Set down the records that follow exactly and completely.
********************
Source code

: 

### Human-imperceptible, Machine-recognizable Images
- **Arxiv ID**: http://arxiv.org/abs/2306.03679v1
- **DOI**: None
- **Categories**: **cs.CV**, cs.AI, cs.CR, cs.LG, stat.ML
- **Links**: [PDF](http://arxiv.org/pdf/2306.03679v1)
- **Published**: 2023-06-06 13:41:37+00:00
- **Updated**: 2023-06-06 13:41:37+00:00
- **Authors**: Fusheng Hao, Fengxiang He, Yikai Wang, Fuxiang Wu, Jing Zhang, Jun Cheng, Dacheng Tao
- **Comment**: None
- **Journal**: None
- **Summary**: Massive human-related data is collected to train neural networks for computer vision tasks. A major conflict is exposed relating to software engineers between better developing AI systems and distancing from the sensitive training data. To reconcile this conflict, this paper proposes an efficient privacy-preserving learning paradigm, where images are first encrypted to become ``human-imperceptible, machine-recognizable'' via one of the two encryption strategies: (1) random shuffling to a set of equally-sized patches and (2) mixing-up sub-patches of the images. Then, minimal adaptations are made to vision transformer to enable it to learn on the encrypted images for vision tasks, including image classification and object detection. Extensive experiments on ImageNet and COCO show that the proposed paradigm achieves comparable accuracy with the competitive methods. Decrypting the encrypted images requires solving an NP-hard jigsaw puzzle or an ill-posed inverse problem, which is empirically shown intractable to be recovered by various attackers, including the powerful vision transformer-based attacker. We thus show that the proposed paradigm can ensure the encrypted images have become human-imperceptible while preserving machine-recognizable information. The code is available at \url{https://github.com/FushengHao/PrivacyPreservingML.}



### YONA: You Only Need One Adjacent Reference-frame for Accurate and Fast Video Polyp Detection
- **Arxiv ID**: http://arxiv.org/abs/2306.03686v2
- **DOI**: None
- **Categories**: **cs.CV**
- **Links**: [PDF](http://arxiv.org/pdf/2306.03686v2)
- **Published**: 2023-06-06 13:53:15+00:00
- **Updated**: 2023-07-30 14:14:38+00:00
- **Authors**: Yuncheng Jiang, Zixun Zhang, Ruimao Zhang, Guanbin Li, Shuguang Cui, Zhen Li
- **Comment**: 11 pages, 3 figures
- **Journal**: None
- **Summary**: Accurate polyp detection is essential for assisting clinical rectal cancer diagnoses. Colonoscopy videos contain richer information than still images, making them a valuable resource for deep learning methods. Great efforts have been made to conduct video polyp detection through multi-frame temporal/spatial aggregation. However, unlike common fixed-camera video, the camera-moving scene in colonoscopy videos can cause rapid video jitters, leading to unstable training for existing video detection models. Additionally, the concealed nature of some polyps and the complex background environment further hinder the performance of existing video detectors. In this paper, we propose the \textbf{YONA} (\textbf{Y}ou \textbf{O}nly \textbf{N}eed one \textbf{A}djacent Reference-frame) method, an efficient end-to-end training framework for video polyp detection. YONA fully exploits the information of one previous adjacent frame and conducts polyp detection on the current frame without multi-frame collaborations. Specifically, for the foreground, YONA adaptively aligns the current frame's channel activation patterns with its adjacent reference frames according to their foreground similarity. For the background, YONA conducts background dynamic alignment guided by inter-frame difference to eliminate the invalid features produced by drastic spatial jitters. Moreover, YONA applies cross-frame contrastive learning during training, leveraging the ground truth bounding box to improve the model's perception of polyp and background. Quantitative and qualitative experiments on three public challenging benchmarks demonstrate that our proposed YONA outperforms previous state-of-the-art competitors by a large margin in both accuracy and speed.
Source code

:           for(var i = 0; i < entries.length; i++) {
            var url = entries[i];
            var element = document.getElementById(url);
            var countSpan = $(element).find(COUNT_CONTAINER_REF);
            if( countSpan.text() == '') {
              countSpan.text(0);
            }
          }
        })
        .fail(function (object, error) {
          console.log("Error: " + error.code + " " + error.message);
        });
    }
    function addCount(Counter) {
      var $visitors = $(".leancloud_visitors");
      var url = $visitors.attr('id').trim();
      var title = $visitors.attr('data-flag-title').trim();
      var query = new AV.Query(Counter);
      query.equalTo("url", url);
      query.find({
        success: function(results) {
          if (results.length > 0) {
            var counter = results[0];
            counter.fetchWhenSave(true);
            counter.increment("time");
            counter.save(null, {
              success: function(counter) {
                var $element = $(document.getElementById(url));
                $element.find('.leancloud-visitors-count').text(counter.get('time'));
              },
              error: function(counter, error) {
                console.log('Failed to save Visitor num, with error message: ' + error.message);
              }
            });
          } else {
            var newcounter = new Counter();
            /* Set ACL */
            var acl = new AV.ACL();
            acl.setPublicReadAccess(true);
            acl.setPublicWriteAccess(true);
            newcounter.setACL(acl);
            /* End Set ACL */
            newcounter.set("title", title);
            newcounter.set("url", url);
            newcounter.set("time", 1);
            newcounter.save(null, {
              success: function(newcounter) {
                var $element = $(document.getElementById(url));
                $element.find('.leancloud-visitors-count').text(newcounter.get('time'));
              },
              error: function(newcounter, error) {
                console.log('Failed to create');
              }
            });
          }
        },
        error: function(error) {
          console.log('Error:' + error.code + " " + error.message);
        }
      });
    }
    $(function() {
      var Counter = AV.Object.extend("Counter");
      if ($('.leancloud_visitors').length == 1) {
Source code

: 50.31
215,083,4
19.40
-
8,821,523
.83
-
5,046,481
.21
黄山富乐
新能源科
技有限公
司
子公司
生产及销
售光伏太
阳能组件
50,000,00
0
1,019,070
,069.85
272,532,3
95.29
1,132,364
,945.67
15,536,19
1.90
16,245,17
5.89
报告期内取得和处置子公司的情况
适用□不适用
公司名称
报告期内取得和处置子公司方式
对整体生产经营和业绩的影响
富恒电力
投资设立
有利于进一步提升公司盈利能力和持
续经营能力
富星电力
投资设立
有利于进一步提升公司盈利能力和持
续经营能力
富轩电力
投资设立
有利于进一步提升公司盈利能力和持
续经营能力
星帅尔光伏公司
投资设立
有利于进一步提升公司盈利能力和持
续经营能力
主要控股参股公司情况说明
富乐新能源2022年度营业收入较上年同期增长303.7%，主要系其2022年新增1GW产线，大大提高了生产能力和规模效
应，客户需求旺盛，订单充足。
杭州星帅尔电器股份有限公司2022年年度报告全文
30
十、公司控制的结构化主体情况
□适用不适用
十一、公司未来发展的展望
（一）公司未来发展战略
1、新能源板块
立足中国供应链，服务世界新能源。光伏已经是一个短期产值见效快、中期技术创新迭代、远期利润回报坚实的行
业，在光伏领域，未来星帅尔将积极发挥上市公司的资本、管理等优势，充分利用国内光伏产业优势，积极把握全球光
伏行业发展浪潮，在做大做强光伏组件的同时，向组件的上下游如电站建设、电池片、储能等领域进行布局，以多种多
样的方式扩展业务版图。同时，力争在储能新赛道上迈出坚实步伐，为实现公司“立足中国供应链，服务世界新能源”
********************
◆ SOLUTION
Source code

: 

### Human-imperceptible, Machine-recognizable Images
- **Arxiv ID**: http://arxiv.org/abs/2306.03679v1
- **DOI**: None
- **Categories**: **cs.CV**, cs.AI, cs.CR, cs.LG, stat.ML
- **Links**: [PDF](http://arxiv.org/pdf/2306.03679v1)
- **Published**: 2023-06-06 13:41:37+00:00
- **Updated**: 2023-06-06 13:41:37+00:00
- **Authors**: Fusheng Hao, Fengxiang He, Yikai Wang, Fuxiang Wu, Jing Zhang, Jun Cheng, Dacheng Tao
- **Comment**: None
- **Journal**: None
- **Summary**: Massive human-related data is collected to train neural networks for computer vision tasks. A major conflict is exposed relating to software engineers between better developing AI systems and distancing from the sensitive training data. To reconcile this conflict, this paper proposes an efficient privacy-preserving learning paradigm, where images are first encrypted to become ``human-imperceptible, machine-recognizable'' via one of the two encryption strategies: (1) random shuffling to a set of equally-sized patches and (2) mixing-up sub-patches of the images. Then, minimal adaptations are made to vision transformer to enable it to learn on the encrypted images for vision tasks, including image classification and object detection. Extensive experiments on ImageNet and COCO show that the proposed paradigm achieves comparable accuracy with the competitive methods. Decrypting the encrypted images requires solving an NP-hard jigsaw puzzle or an ill-posed inverse problem, which is empirically shown intractable to be recovered by various attackers, including the powerful vision transformer-based attacker. We thus show that the proposed paradigm can ensure the encrypted images have become human-imperceptible while preserving machine-recognizable information. The code is available at \url{https://github.com/FushengHao/PrivacyPreservingML.}



### YONA: You Only Need One Adjacent Reference-frame for Accurate and Fast Video Polyp Detection
- **Arxiv ID**: http://arxiv.org/abs/2306.03686v2
- **DOI**: None
- **Categories**: **cs.CV**
- **Links**: [PDF](http://arxiv.org/pdf/2306.03686v2)
- **Published**: 2023-06-06 13:53:15+00:00
- **Updated**: 2023-07-30 14:14:38+00:00
- **Authors**: Yuncheng Jiang, Zixun Zhang, Ruimao Zhang, Guanbin Li, Shuguang Cui, Zhen Li
- **Comment**: 11 pages, 3 figures
- **Journal**: None
- **Summary**: Accurate polyp detection is essential for assisting clinical rectal cancer diagnoses. Colonoscopy videos contain richer information than still images, making them a valuable resource for deep learning methods. Great efforts have been made to conduct video polyp detection through multi-frame temporal/spatial aggregation. However, unlike common fixed-camera video, the camera-moving scene in colonoscopy videos can cause rapid video jitters, leading to unstable training for existing video detection models. Additionally, the concealed nature of some polyps and the complex background environment further hinder the performance of existing video detectors. In this paper, we propose the \textbf{YONA} (\textbf{Y}ou \textbf{O}nly \textbf{N}eed one \textbf{A}djacent Reference-frame) method, an efficient end-to-end training framework for video polyp detection. YONA fully exploits the information of one previous adjacent frame and conducts polyp detection on the current frame without multi-frame collaborations. Specifically, for the foreground, YONA adaptively aligns the current frame's channel activation patterns with its adjacent reference frames according to their foreground similarity. For the background, YONA conducts background dynamic alignment guided by inter-frame difference to eliminate the invalid features produced by drastic spatial jitters. Moreover, YONA applies cross-frame contrastive learning during training, leveraging the ground truth bounding box to improve the model's perception of polyp and background. Quantitative and qualitative experiments on three public challenging benchmarks demonstrate that our proposed YONA outperforms previous state-of-the-art competitors by a large margin in both accuracy and speed.
Source code

:           for(var i = 0; i < entries.length; i++) {
            var url = entries[i];
            var element = document.getElementById(url);
            var countSpan = $(element).find(COUNT_CONTAINER_REF);
            if( countSpan.text() == '') {
              countSpan.text(0);
            }
          }
        })
        .fail(function (object, error) {
          console.log("Error: " + error.code + " " + error.message);
        });
    }
    function addCount(Counter) {
      var $visitors = $(".leancloud_visitors");
      var url = $visitors.attr('id').trim();
      var title = $visitors.attr('data-flag-title').trim();
      var query = new AV.Query(Counter);
      query.equalTo("url", url);
      query.find({
        success: function(results) {
          if (results.length > 0) {
            var counter = results[0];
            counter.fetchWhenSave(true);
            counter.increment("time");
            counter.save(null, {
              success: function(counter) {
                var $element = $(document.getElementById(url));
                $element.find('.leancloud-visitors-count').text(counter.get('time'));
              },
              error: function(counter, error) {
                console.log('Failed to save Visitor num, with error message: ' + error.message);
              }
            });
          } else {
            var newcounter = new Counter();
            /* Set ACL */
            var acl = new AV.ACL();
            acl.setPublicReadAccess(true);
            acl.setPublicWriteAccess(true);
            newcounter.setACL(acl);
            /* End Set ACL */
            newcounter.set("title", title);
            newcounter.set("url", url);
            newcounter.set("time", 1);
            newcounter.save(null, {
              success: function(newcounter) {
                var $element = $(document.getElementById(url));
                $element.find('.leancloud-visitors-count').text(newcounter.get('time'));
              },
              error: function(newcounter, error) {
                console.log('Failed to create');
              }
            });
          }
        },
        error: function(error) {
          console.log('Error:' + error.code + " " + error.message);
        }
      });
    }
    $(function() {
      var Counter = AV.Object.extend("Counter");
      if ($('.leancloud_visitors').length == 1) {
Source code

: 50.31
215,083,4
19.40
-
8,821,523
.83
-
5,046,481
.21
黄山富乐
新能源科
技有限公
司
子公司
生产及销
售光伏太
阳能组件
50,000,00
0
1,019,070
,069.85
272,532,3
95.29
1,132,364
,945.67
15,536,19
1.90
16,245,17
5.89
报告期内取得和处置子公司的情况
适用□不适用
公司名称
报告期内取得和处置子公司方式
对整体生产经营和业绩的影响
富恒电力
投资设立
有利于进一步提升公司盈利能力和持
续经营能力
富星电力
投资设立
有利于进一步提升公司盈利能力和持
续经营能力
富轩电力
投资设立
有利于进一步提升公司盈利能力和持
续经营能力
星帅尔光伏公司
投资设立
有利于进一步提升公司盈利能力和持
续经营能力
主要控股参股公司情况说明
富乐新能源2022年度营业收入较上年同期增长303.7%，主要系其2022年新增1GW产线，大大提高了生产能力和规模效
应，客户需求旺盛，订单充足。
杭州星帅尔电器股份有限公司2022年年度报告全文
30
十、公司控制的结构化主体情况
□适用不适用
十一、公司未来发展的展望
（一）公司未来发展战略
1、新能源板块
立足中国供应链，服务世界新能源。光伏已经是一个短期产值见效快、中期技术创新迭代、远期利润回报坚实的行
业，在光伏领域，未来星帅尔将积极发挥上市公司的资本、管理等优势，充分利用国内光伏产业优势，积极把握全球光
伏行业发展浪潮，在做大做强光伏组件的同时，向组件的上下游如电站建设、电池片、储能等领域进行布局，以多种多
样的方式扩展业务版图。同时，力争在储能新赛道上迈出坚实步伐，为实现公司“立足中国供应链，服务世界新能源”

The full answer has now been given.